Company
THE LLC OR LIMITED LIABILITY TYPE OF COMPANY
The LLC or Limited Liability Company and the LLP or Limited Liability Partnership type of company, are a particular class of company used for offshore business, international business and tax planning because they have the advantage of limited liability but the flow-through characteristics of a partnership for tax purposes. By this, we mean that profits are divided amongst the members, in proportion to their respective holdings, and are taxed in their hands. In some circumstances, if all the members or partners are non-tax residents in the domicile of the LLC or LLP company and no business is undertaken in that country, neither the LLC or LLP company nor the members or partners will be subject to tax in the company’s country of establishment. Such companies are said to be “fiscally transparent” and examples include US LLCs, the Isle of Man LLC and the UK LLP.
COMPANIES INCOPORATED IN TAX ADVANTAGEOUS “ONSHORE” JURISDICTIONS
Companies incorporated in the many onshore countries which have tax regimes that are by statute tax advantageous for specific international purposes.
The world of offshore is more complex than the black-and-white tax world inhabited by the media; offshore business consists not only of tax havens but also of onshore high-tax countries competing fiercely to attract international companies and individuals with all manner of tax planning regulations and opportunities. These tax advantageous regulations are used for a wide variety of tax planning businesses, such as:
Double tax treaty planning relating to dividends, interest and royalty payment
The establishment of holding, international headquarters treasury and finance operations
Specialist business, for example, leasing
Personal and family wealth management and tax planning
In fact, almost all countries offer tax regulations of one kind or another to encourage inward investment.

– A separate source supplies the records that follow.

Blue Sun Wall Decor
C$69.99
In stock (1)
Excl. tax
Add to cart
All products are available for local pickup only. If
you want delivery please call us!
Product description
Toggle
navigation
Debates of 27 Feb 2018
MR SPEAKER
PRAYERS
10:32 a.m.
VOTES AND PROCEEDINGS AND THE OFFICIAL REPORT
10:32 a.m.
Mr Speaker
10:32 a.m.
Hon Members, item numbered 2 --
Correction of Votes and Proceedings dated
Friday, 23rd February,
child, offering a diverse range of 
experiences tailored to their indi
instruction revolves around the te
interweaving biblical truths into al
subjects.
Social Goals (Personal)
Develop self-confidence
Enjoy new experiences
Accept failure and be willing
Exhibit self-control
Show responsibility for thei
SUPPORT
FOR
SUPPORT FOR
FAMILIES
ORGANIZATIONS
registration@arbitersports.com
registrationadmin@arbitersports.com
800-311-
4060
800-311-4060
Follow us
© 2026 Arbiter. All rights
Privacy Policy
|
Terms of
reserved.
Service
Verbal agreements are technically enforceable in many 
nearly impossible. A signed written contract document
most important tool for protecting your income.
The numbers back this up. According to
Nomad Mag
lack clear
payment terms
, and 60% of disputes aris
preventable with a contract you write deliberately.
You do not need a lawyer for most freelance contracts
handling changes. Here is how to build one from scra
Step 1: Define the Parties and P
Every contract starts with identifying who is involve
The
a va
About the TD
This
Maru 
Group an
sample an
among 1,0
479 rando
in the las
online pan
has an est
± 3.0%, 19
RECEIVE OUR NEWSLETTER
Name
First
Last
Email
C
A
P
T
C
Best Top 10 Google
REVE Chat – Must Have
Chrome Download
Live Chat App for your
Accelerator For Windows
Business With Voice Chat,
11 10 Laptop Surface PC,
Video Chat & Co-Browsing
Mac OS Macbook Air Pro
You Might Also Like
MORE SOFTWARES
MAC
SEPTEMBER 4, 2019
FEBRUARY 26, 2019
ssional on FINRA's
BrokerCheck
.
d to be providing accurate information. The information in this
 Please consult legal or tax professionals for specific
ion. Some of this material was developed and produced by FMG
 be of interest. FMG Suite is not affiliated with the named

International tax advisers have long been aware of the opportunities which exist for improving overall tax efficiency by using the special low tax regimes offered by high tax countries seeking to encourage international business. However, successful implementation of such structures is dependent on a wide variety of issues, often relating to matters such as anti-avoidance provisions, double tax avoidance, controlled foreign company and management and control tests and provisions, transfer pricing, thin capitalisation, participation exemptions, capital gains tax and a myriad of other ever-changing tax regulation. More recently, the weapons contained in the armoury of the tax collectors have been supplemented by exchange of information treaties and provisions.
So today the offshore world includes the expert implementation of specific tax advantageous structures domiciled in high tax onshore countries as diverse as the UK, Portugal, Singapore, Greece, Belgium, Austria, Spain, Switzerland, Luxembourg and the Netherlands.